Hi @AmitSingh350, changing the return statement from chart generated to the chart was successfully created and saved to pie.png did the job. Probably GPT was expecting more clarity to reach to the finish_reason='stop' condition.

I would still suggest returning a JSON, that way you can give more information in a structured way, and GPT when used for function calling seems to understand JSON better, here is the revised implementation that returns JSON:

def create_pie_chart(labels, sizes):

    assert len(labels) == len(sizes), "Number of labels and sizes must match"
    assert sum(sizes) > 0, "Sizes must sum to a number greater than zero"

    # Configure the pie chart to look better
    plt.figure(figsize=(8, 8))  # Set the figure size
    plt.pie(sizes, labels=labels, autopct='%1.1f%%')  # Draw the pie chart with labels and percentages
    plt.axis('equal')  # Equal aspect ratio ensures the pie is drawn as a circle.
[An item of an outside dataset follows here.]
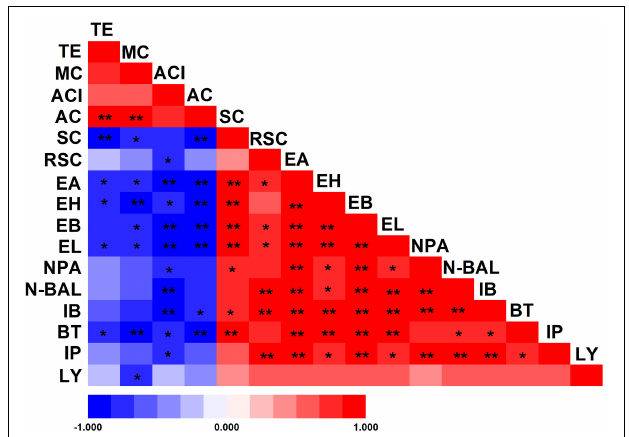
FIGURE 5 | Pearson’s correlation coefficients between physicochemical properties of fermented grains and volatile compounds of liquor. *Correlation is significant at the 0.05 level. **Correlation is significant at the 0.01 level. TE, temperature; MC, moisture content; ACI, acidity; AC, alcohol content; SC, starch content; RSC, reducing sugar content; EA, ethyl acetate; EH, ethyl hexanoate; EB, ethyl butyrate; EL, ethyl lactate; NPA, n-propanol; N-BAL, n-butanol; IB, isobutanol; BT, butanol; IP, isopentanol; LY, liquor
    # Save the pie chart to a file
    plt.savefig("public/pie.png")

    chart_info = {
        "labels": labels,
        "sizes": sizes,
        "file_path": "public/pie.png",
        # You can add more info here
    }

    return json.dumps(chart_info)

Also, you can see that I dumped the pie chart in the public folder and returned the same in JSON, that way chainlit was able to display it on the UI because

  1. By design chainlit serves all the content in the public folder

  2. GPT did a good job recognizing the path in JSON and created a relative path href markdown, like this: [![Pie Chart](public/pie.png)](public/pie.png) when in the function description was altered to "description": "Generates a pie chart for the given data and saves it to a file, returns the file path that assistant can use to display it using markdown format

I also mentioned about assistant to be able to server from the public folder in the system prompt to increase efficiency, as sometimes it was generating markdown syntax but not exactly referring the public folder:

@cl.on_chat_start
def start_chat():
    cl.user_session.set(
        "message_history",
        [{"role": "system", "content": "You are a helpful assistant. You can serve files from the 'public' folder using markdown href syntax."}],
    )

Here's the final output:

Screenshot (90)

Also tried a complicated query that should trigger the functions one-by-one, and it worked perfectly:

Screenshot (91)

Screenshot (92)

AmitSingh350 commented 8 months ago

Thank you @skt7. This solved the problem and great tip about the public folder. Cheers!